Sugar Helena Constant, Staff Writer

Halloween has been a tradition for many, many years. In fact, Halloween has been around longer than you think. The origin of this annual tradition is interesting and stranger than you may have thought.

Halloween started in Europe with the Celts, who lived about 2,000 years ago. Halloween started with a Celtic festival called Samhain. In the Celtic calendar, the New Year was celebrated on November first. It marked the beginning of a cold, harsh winter and bad luck for farmers. That time of year was often associated with death or bad luck. It was believed that the line between the living and dead was blurred on the night before the New Year, October 31st.

Samhain was celebrated in many unusual ways. People would dress up as demons and ghouls to ward them off. Huge bonfires were built where crops and livestock would be sacrificed to keep the Celts safe. People believed that on Samhain, it would be easier to tell one’s fortune.

Later on, around 43 B.C.E., the Romans had conquered most of the Celtic land. Over time, Roman traditions were combined with Samhain. The Romans celebrated Faralia, a day in October where the dead were honored. Around the same time, the Romans had a day to honor Pomona, the Goddess of fruit. The symbol for Pomona was the apple, which is probably the origin of apple bobbing.

During the 9th century, Christianity was spread to the Celtic lands, combining Christian traditions with Celtic traditions. A holiday was created around 1,000 B.C.E. called All Souls’ Day. All Souls’ Day was celebrated on November second with bonfires, parades, and dressing up as spirits and demons, and the night before it would be the festival of Samhain. It was also called Alholowmesse, Middle English for All Saints’ Day, which eventually became Halloween.
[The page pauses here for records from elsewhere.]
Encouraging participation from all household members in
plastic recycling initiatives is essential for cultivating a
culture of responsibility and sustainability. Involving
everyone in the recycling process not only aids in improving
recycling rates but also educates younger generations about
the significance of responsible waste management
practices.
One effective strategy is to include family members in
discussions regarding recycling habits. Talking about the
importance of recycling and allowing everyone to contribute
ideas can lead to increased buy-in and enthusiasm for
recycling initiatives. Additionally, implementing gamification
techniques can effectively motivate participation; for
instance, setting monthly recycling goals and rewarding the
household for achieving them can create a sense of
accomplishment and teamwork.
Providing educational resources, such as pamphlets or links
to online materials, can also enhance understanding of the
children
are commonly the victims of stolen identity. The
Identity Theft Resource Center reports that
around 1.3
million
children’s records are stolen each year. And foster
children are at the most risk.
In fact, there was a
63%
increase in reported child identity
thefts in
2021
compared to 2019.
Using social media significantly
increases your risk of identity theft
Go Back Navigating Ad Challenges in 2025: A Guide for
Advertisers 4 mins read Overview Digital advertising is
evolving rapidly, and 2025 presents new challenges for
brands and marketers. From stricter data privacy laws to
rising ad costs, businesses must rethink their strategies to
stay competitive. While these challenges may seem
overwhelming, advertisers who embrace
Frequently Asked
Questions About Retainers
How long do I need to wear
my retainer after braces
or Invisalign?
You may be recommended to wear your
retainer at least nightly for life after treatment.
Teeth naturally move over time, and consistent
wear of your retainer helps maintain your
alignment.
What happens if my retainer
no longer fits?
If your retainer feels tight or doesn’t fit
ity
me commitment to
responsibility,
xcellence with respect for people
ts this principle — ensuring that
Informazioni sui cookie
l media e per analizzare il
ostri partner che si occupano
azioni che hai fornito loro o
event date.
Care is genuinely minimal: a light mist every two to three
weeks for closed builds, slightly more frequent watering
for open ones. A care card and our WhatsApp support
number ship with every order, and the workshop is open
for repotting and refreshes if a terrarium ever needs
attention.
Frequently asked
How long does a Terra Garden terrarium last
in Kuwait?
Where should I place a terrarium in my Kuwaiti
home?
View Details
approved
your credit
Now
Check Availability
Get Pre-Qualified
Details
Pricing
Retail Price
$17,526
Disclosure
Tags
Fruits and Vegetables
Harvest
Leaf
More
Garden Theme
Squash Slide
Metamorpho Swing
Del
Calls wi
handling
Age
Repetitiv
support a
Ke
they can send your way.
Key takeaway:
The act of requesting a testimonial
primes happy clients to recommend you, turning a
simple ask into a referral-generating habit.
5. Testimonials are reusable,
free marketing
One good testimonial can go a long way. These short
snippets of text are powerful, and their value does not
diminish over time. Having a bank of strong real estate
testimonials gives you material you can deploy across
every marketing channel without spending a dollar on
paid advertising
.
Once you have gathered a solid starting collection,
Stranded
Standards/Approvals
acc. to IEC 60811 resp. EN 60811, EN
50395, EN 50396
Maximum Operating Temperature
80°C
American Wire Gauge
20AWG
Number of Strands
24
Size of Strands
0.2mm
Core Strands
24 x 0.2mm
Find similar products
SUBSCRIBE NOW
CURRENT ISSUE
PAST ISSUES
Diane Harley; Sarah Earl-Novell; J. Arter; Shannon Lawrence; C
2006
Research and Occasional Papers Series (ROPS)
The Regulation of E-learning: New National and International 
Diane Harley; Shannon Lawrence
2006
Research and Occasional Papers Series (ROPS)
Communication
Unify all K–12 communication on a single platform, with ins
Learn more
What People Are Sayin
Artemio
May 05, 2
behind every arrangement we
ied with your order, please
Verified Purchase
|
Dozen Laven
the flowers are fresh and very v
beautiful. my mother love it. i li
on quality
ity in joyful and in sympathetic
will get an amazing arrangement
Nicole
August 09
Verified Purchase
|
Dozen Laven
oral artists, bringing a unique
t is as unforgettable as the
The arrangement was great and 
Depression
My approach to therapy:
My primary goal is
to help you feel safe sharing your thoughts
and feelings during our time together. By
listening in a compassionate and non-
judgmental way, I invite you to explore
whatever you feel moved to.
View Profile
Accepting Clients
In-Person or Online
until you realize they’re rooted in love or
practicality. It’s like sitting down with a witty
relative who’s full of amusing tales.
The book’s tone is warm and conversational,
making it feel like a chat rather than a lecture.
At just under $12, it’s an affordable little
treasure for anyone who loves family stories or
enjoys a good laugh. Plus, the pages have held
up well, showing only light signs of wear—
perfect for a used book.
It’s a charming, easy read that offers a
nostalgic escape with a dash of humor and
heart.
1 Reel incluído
When Europeans started migrating to America, the tradition of Halloween came with them. An American version of Halloween was created, a version where people would dance and sing, tell stories of the dead, tell one another’s fortune, and have public celebrations of the harvest. Over time, Americans began going from house to house on Halloween and beg for food and money, a tradition that eventually evolved into trick or treating. Young women believed that on Halloween they could predict who their future husbands would be. Many popular horror movies were made to entertain people on Halloween. Halloween eventually evolved into the popular holiday celebrated now.